Your instructions = Please turn the lines below into a numbered list with the blank lines removed, keeping only the text of each line.

Raw records:
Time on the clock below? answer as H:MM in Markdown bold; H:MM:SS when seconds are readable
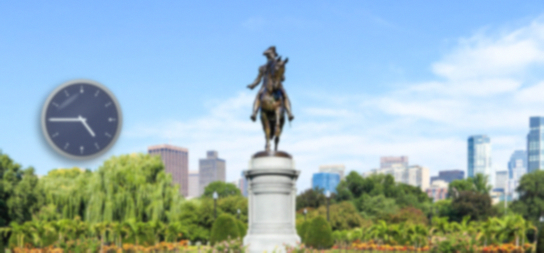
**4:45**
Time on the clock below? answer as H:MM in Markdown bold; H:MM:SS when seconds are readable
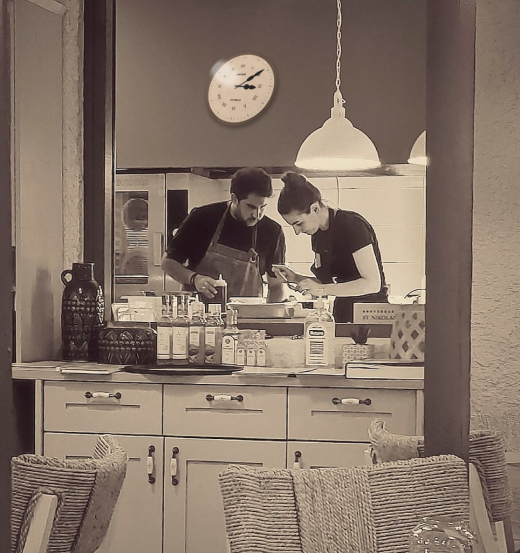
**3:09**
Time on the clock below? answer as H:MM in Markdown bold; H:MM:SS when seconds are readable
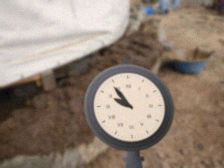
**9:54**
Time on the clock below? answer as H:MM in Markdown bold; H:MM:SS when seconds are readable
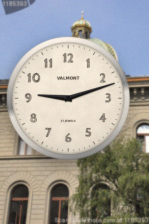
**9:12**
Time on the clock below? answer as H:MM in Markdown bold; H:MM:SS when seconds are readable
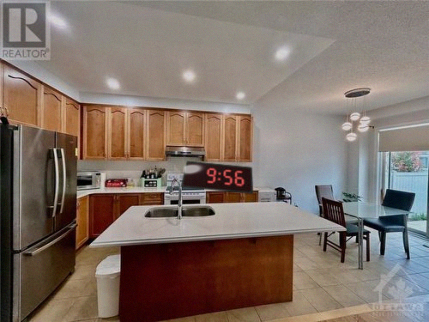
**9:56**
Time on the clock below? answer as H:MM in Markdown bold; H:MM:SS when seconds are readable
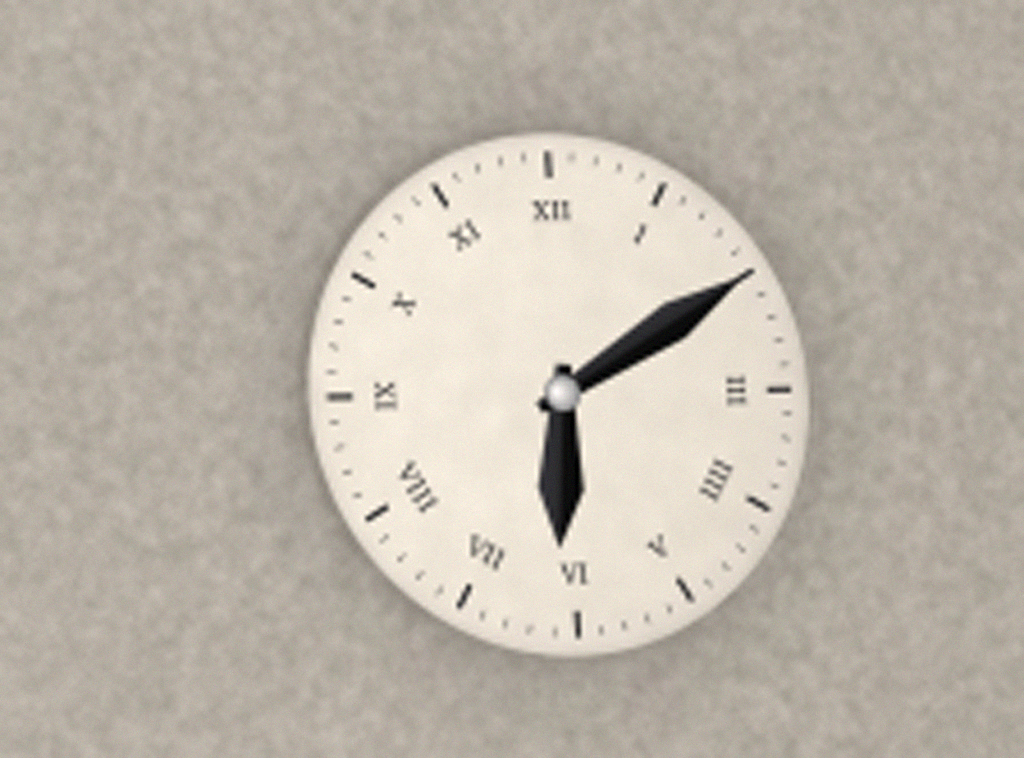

Solution to this exercise =
1. Time on the clock below? answer as H:MM in Markdown bold; H:MM:SS when seconds are readable
2. **4:45**
3. Time on the clock below? answer as H:MM in Markdown bold; H:MM:SS when seconds are readable
4. **3:09**
5. Time on the clock below? answer as H:MM in Markdown bold; H:MM:SS when seconds are readable
6. **9:54**
7. Time on the clock below? answer as H:MM in Markdown bold; H:MM:SS when seconds are readable
8. **9:12**
9. Time on the clock below? answer as H:MM in Markdown bold; H:MM:SS when seconds are readable
10. **9:56**
11. Time on the clock below? answer as H:MM in Markdown bold; H:MM:SS when seconds are readable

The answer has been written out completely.